Q: My friend washes all her clothes in cold water to preserve the color. Do they really get clean this way?
A. Yes. The consensus is that cold water is more than up to the challenge of washing everyday laundry. “Technological advances, in both machines and detergents (not just the cold-specific kind), have made cold-water washing a highly effective option,” says Colorado-based clothing-care expert Steve Boorstein. Sometimes it’s safer than using hot water.

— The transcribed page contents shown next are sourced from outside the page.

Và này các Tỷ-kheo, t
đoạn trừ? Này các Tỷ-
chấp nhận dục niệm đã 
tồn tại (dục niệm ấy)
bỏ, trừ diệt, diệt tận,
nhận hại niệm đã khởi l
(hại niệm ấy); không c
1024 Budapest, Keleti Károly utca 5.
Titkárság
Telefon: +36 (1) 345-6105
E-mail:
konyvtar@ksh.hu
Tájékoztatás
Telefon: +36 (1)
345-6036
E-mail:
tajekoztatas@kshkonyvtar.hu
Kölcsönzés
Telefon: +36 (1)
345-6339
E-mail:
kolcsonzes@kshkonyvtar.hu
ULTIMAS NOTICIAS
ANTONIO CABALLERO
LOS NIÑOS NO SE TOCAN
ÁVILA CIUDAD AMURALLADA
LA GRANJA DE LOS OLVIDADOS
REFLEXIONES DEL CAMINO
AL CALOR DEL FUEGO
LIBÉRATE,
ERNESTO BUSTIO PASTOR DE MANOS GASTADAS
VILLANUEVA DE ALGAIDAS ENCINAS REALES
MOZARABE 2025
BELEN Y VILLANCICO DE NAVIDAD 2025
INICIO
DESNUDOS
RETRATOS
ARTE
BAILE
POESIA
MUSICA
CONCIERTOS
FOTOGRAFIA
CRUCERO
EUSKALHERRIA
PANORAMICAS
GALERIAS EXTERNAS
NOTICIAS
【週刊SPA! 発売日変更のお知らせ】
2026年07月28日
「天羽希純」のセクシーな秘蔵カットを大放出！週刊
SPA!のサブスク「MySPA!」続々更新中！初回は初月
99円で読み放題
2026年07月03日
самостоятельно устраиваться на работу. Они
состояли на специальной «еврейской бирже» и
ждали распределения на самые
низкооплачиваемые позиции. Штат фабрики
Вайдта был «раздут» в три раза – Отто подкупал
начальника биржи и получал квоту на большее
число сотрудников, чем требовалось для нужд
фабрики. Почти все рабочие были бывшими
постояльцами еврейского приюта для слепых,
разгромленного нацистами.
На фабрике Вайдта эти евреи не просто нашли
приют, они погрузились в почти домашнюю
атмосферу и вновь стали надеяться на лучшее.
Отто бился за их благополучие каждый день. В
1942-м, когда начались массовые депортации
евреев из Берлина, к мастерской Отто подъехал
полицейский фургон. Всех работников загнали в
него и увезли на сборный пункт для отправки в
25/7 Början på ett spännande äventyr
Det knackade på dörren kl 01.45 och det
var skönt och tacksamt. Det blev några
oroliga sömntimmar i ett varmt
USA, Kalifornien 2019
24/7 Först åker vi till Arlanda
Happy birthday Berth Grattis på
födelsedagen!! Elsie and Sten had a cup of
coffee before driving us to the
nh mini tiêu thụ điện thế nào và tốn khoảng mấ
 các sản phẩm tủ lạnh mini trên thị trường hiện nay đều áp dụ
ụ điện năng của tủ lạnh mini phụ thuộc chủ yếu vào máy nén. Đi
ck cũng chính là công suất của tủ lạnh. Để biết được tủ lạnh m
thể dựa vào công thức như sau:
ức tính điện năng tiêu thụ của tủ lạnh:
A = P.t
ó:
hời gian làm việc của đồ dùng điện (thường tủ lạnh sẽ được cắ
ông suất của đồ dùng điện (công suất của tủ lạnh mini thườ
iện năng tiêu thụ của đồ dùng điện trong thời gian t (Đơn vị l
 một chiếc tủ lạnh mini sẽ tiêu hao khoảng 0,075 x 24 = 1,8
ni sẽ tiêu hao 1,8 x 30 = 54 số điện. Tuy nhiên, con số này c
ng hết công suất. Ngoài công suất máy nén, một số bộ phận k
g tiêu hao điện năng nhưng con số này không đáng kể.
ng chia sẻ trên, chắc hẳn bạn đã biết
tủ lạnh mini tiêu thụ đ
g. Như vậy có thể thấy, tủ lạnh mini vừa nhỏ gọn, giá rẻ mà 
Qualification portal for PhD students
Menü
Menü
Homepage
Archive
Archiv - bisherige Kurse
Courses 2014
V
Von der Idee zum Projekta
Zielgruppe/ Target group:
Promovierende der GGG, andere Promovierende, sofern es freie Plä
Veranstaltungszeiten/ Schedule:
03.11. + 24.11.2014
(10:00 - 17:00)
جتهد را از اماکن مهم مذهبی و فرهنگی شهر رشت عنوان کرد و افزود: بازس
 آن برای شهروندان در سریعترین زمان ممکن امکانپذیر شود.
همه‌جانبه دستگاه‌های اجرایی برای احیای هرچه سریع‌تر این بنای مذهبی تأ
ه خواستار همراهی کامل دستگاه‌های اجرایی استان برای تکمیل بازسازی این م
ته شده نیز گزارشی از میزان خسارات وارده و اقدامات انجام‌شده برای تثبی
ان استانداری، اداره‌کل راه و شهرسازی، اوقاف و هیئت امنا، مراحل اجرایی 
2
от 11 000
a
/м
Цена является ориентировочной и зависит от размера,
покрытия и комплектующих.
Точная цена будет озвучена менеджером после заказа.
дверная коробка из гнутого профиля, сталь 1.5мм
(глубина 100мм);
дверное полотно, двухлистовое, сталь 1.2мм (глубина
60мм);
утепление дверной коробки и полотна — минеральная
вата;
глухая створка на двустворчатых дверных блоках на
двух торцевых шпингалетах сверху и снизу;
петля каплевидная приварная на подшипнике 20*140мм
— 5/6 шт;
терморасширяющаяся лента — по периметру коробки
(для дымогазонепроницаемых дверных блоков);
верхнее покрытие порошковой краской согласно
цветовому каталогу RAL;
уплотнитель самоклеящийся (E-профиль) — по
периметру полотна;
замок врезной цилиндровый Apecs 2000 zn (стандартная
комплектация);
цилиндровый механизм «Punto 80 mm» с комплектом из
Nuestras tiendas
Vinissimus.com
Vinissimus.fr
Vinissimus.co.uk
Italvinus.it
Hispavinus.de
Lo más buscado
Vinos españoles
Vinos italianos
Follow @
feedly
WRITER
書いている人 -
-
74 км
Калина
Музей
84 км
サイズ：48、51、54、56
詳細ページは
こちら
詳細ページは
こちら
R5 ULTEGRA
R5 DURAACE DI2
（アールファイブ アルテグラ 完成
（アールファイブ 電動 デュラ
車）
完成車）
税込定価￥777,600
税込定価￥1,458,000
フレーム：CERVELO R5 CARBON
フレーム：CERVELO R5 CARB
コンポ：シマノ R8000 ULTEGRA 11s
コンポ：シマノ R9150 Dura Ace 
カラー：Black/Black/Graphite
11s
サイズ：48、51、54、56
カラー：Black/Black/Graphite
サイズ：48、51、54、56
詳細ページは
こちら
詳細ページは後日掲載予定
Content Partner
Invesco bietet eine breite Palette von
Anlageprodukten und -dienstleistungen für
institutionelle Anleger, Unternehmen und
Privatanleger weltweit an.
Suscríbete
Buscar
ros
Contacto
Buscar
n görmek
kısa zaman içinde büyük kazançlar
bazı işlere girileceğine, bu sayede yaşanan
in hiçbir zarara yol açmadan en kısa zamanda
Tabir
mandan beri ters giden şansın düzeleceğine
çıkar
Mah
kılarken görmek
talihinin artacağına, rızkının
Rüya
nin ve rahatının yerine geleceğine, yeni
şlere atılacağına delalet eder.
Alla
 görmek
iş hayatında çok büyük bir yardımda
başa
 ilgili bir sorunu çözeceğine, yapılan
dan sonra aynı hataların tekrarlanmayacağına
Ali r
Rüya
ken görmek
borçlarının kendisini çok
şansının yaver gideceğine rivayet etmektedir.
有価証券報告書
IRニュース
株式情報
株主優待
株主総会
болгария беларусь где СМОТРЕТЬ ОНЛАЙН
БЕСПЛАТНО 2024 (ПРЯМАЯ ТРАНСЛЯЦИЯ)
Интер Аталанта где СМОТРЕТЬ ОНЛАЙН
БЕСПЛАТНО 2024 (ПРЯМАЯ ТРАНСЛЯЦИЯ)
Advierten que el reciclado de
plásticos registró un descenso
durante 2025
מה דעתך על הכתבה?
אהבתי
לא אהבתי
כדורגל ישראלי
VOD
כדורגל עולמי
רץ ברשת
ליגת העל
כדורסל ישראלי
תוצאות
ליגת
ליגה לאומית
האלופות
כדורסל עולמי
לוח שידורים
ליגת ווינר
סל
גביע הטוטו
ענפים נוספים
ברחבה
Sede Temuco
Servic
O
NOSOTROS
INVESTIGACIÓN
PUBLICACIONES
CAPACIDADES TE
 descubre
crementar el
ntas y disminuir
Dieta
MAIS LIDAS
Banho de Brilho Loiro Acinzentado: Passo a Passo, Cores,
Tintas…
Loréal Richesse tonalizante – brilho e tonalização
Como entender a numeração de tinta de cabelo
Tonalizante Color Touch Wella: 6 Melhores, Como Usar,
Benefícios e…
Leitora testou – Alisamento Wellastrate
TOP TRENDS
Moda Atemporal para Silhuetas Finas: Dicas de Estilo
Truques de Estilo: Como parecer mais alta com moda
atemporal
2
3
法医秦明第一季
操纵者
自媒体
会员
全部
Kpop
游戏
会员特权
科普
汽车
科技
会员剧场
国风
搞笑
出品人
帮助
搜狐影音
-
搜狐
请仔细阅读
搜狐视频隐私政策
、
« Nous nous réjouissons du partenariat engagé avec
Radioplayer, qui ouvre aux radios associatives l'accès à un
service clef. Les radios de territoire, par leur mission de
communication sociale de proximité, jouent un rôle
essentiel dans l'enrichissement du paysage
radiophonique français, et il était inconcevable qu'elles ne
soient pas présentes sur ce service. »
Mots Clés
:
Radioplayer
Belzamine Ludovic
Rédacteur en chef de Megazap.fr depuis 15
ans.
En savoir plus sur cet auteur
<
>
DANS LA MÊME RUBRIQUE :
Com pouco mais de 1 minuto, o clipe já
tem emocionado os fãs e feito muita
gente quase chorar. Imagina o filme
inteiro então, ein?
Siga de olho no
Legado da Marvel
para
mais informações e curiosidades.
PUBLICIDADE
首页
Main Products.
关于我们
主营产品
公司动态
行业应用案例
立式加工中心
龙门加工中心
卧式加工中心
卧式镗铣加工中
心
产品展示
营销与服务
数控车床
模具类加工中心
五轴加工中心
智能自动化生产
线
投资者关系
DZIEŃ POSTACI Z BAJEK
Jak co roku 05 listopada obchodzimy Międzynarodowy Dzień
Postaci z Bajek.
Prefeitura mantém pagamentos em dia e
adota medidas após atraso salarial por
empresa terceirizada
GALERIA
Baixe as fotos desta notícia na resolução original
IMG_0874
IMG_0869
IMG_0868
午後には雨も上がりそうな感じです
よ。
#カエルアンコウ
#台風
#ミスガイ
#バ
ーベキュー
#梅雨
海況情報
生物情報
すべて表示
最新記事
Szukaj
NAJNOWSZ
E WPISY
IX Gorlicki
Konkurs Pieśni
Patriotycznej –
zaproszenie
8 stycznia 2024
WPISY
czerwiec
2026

For example, protein stains (blood, sweat) can set in when washed in hot water, and hot water may shrink or wrinkle synthetic fabrics. That said, some people find that workout clothes still smell unpleasant after a cold cycle (synthetic materials, like those in some Under Armour and Nike Dri-FIT pieces, tend to hold on to bacteria and odor). If this is the case, do a cool-water prerinse within 20 minutes after your workout. This will help eliminate residual odor during the next cold load. Cold-water detergent is a good choice for gym wear; regular detergent works fine for other clothing.
Another argument for turning down the dial? Since about 90 percent of the energy consumed while running a load is used to heat the water, the average household opting for cold can eliminate as much as 350 pounds of carbon dioxide emissions annually. For most homes, this will amount to about $40 in savings a year.